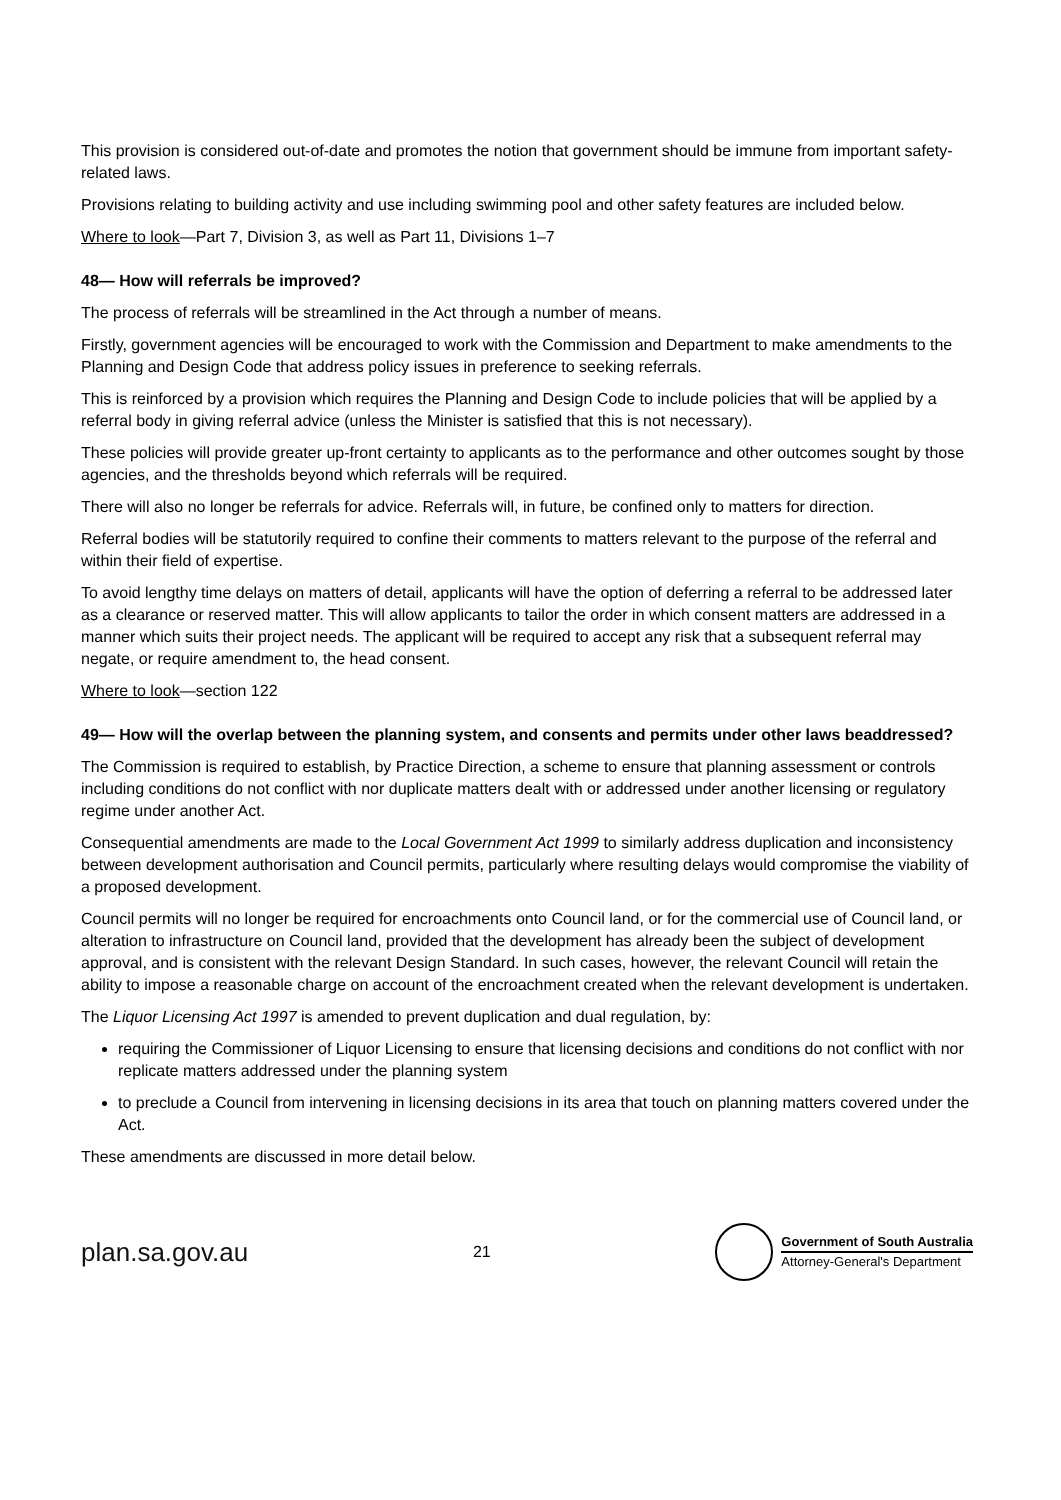This provision is considered out-of-date and promotes the notion that government should be immune from important safety-related laws.
Provisions relating to building activity and use including swimming pool and other safety features are included below.
Where to look—Part 7, Division 3, as well as Part 11, Divisions 1–7
48— How will referrals be improved?
The process of referrals will be streamlined in the Act through a number of means.
Firstly, government agencies will be encouraged to work with the Commission and Department to make amendments to the Planning and Design Code that address policy issues in preference to seeking referrals.
This is reinforced by a provision which requires the Planning and Design Code to include policies that will be applied by a referral body in giving referral advice (unless the Minister is satisfied that this is not necessary).
These policies will provide greater up-front certainty to applicants as to the performance and other outcomes sought by those agencies, and the thresholds beyond which referrals will be required.
There will also no longer be referrals for advice. Referrals will, in future, be confined only to matters for direction.
Referral bodies will be statutorily required to confine their comments to matters relevant to the purpose of the referral and within their field of expertise.
To avoid lengthy time delays on matters of detail, applicants will have the option of deferring a referral to be addressed later as a clearance or reserved matter. This will allow applicants to tailor the order in which consent matters are addressed in a manner which suits their project needs. The applicant will be required to accept any risk that a subsequent referral may negate, or require amendment to, the head consent.
Where to look—section 122
49— How will the overlap between the planning system, and consents and permits under other laws beaddressed?
The Commission is required to establish, by Practice Direction, a scheme to ensure that planning assessment or controls including conditions do not conflict with nor duplicate matters dealt with or addressed under another licensing or regulatory regime under another Act.
Consequential amendments are made to the Local Government Act 1999 to similarly address duplication and inconsistency between development authorisation and Council permits, particularly where resulting delays would compromise the viability of a proposed development.
Council permits will no longer be required for encroachments onto Council land, or for the commercial use of Council land, or alteration to infrastructure on Council land, provided that the development has already been the subject of development approval, and is consistent with the relevant Design Standard. In such cases, however, the relevant Council will retain the ability to impose a reasonable charge on account of the encroachment created when the relevant development is undertaken.
The Liquor Licensing Act 1997 is amended to prevent duplication and dual regulation, by:
requiring the Commissioner of Liquor Licensing to ensure that licensing decisions and conditions do not conflict with nor replicate matters addressed under the planning system
to preclude a Council from intervening in licensing decisions in its area that touch on planning matters covered under the Act.
These amendments are discussed in more detail below.
plan.sa.gov.au 21
Government of South Australia
Attorney-General's Department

### EXERCISE
Say again, word for word, the lines beginning at the top of the data and ending with the line that has "The process of". Skip the pictures.

### SOLUTION BELOW
This provision is considered out-of-date and promotes the notion that government should be immune from important safety-related laws.
Provisions relating to building activity and use including swimming pool and other safety features are included below.
Where to look—Part 7, Division 3, as well as Part 11, Divisions 1–7
48— How will referrals be improved?
The process of referrals will be streamlined in the Act through a number of means.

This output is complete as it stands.